First-time home buyers play a critical role in the housing market. The influx of new households into the owner-occupied market is a key source of sales, and provides impetus for existing homeowners to move, liquidate their investment, or trade up to a bigger or better house. They’re the bottom of the home-buying pyramid.

The number of first-time homebuyers has been low since the Great Recession, in spite of recent improvements in housing affordability nationally (at least according to standard metrics like low interest rates and lower housing prices). Total sales of new and existing homes are still well below levels of a decade ago (from more than 8.5 million to 5.3 million), and the National Association of Realtors reports a historic low in the fraction of buyers that are first-timers (30 percent).

These should be good times: the Millennials now just reaching prime homebuying age are the nation’s largest ever generation. But a recent presentation by Zillow’s Stan Humphries laid out a startling picture of how much tougher young adults find it today to transition from renting to buying their first home.

Credit: Stan Humphries
Credit: Stan Humphries

 

Compared with the 1970s, today’s first-time homebuyers are older, have rented longer, have smaller households, and—strikingly—have less income than did their predecessors.. And critically, the housing they’re looking to buy is much more expensive. While average incomes are down slightly, home prices (in inflation-adjusted terms) have increased 60 percent since the 1970s, (from $87,000 to $140,000).

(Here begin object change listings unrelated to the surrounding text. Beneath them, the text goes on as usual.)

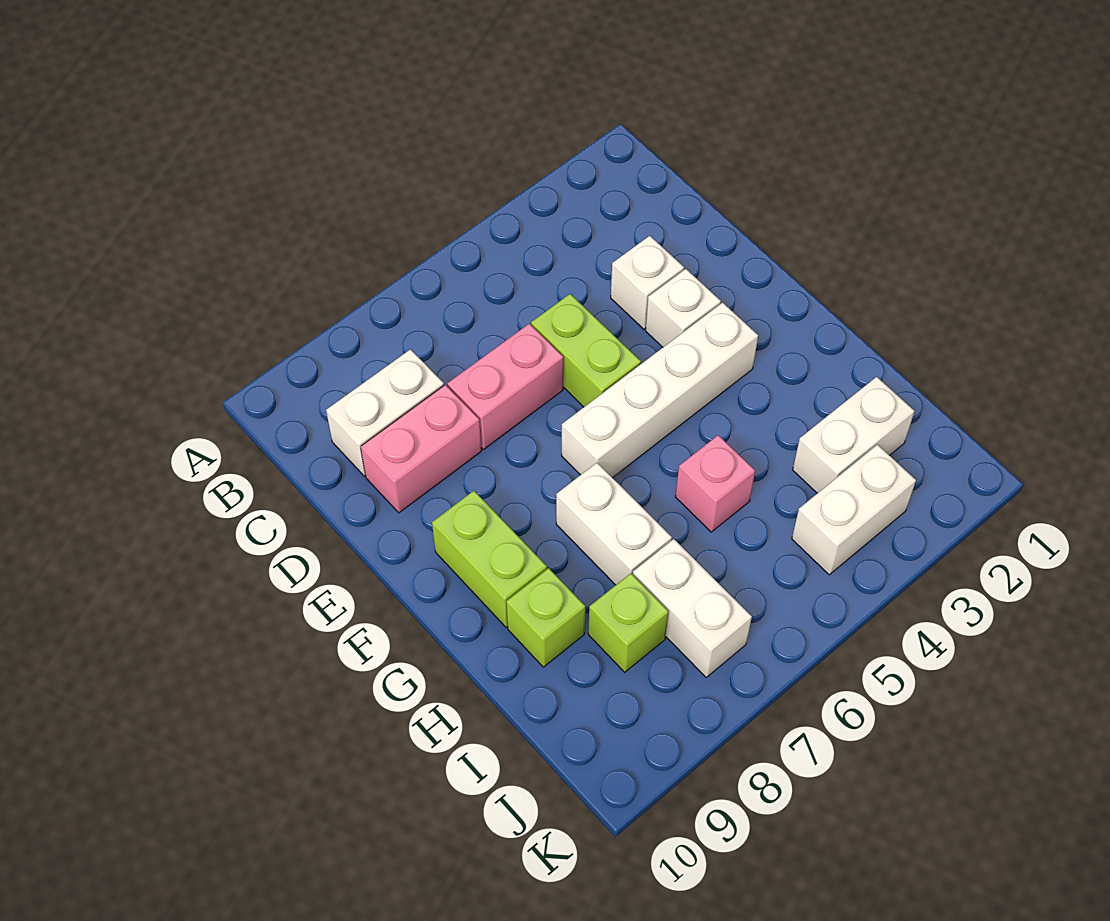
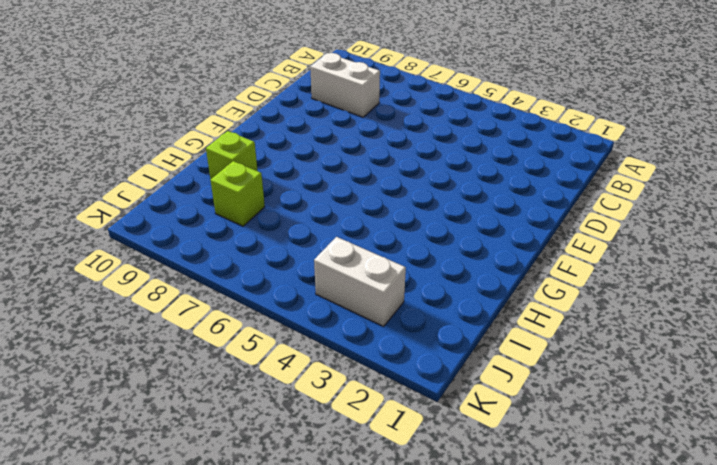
none -> white brick D3 level 1
none -> lime brick D5:E5 level 1
none -> pink brick D6:D7 level 1

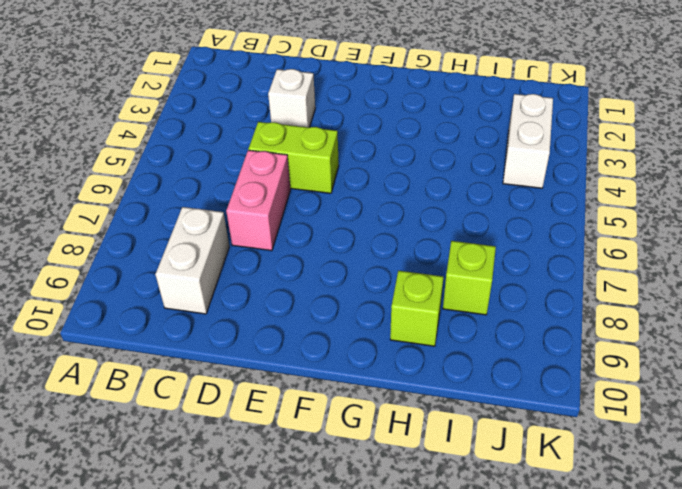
none -> pink brick D8:D9 level 1
none -> white brick E3 level 1
none -> white brick F3:F6 level 1

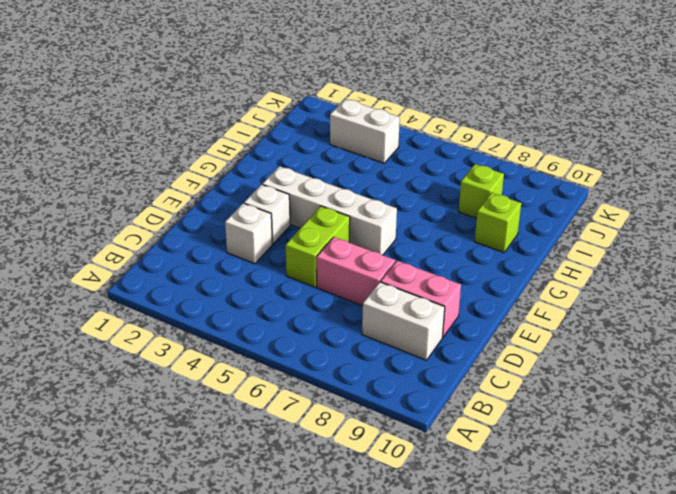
none -> lime brick F9:G9 level 1
none -> white brick G7:H7 level 1
none -> pink brick H5 level 1

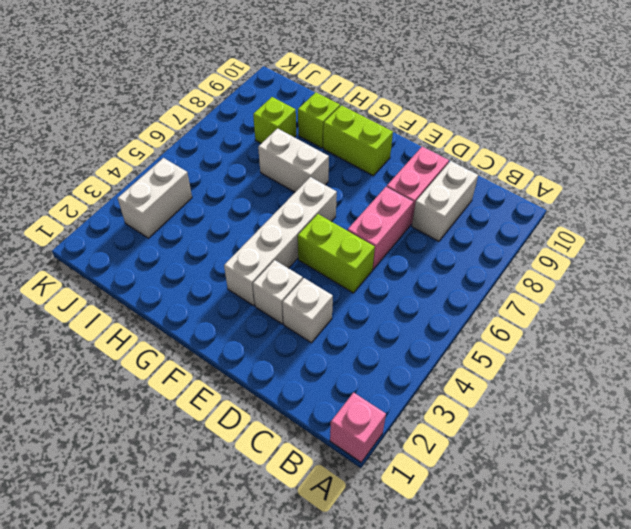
pink brick A1 level 1 -> pink brick H5 level 1
none -> white brick I2:I3 level 1
none -> white brick I7:J7 level 1

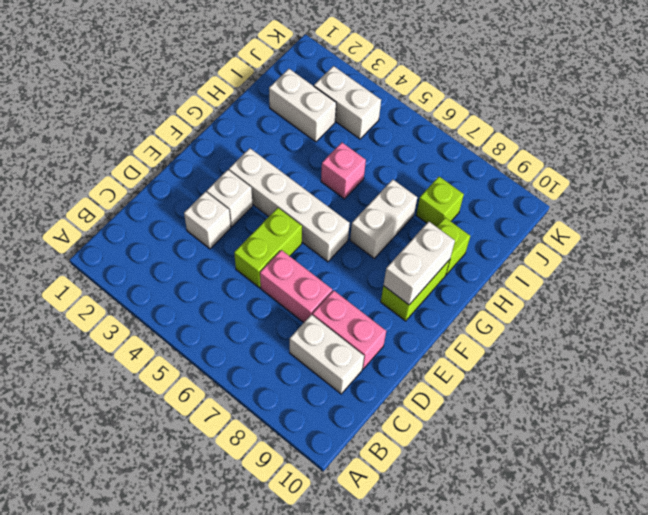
white brick F9:G9 level 2 -> white brick I7:J7 level 1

We know these key metrics (lower incomes, longer rental tenure) reflect the economic headwinds that have plagued the Millennial generation, including higher college costs, more student debt, and a weak job market. On top of that, a much larger fraction of young adults today come from demographic groups (including Latinos and African Americans) whose families generally have less wealth—meaning less familial help to marshall a down payment.

All of these factors lend credence to projections by the Urban Institute and others that housing markets are facing a long period of gerontification. They predict that between now and 2030, all of the net increase in homeownership will be in households aged 65 and older, as Baby Boomers age.

Facing home higher prices, with less income, less accumulated wealth and greater debt—not to mention tougher credit availability—today’s young adults have unsurprisingly not been able to reverse the recent decline in homeownership rates. While the first-time homebuyer is hardly headed for extinction, all these trends taken together suggest that they’ll be a far less numerous and consequential force in housing markets than in years past.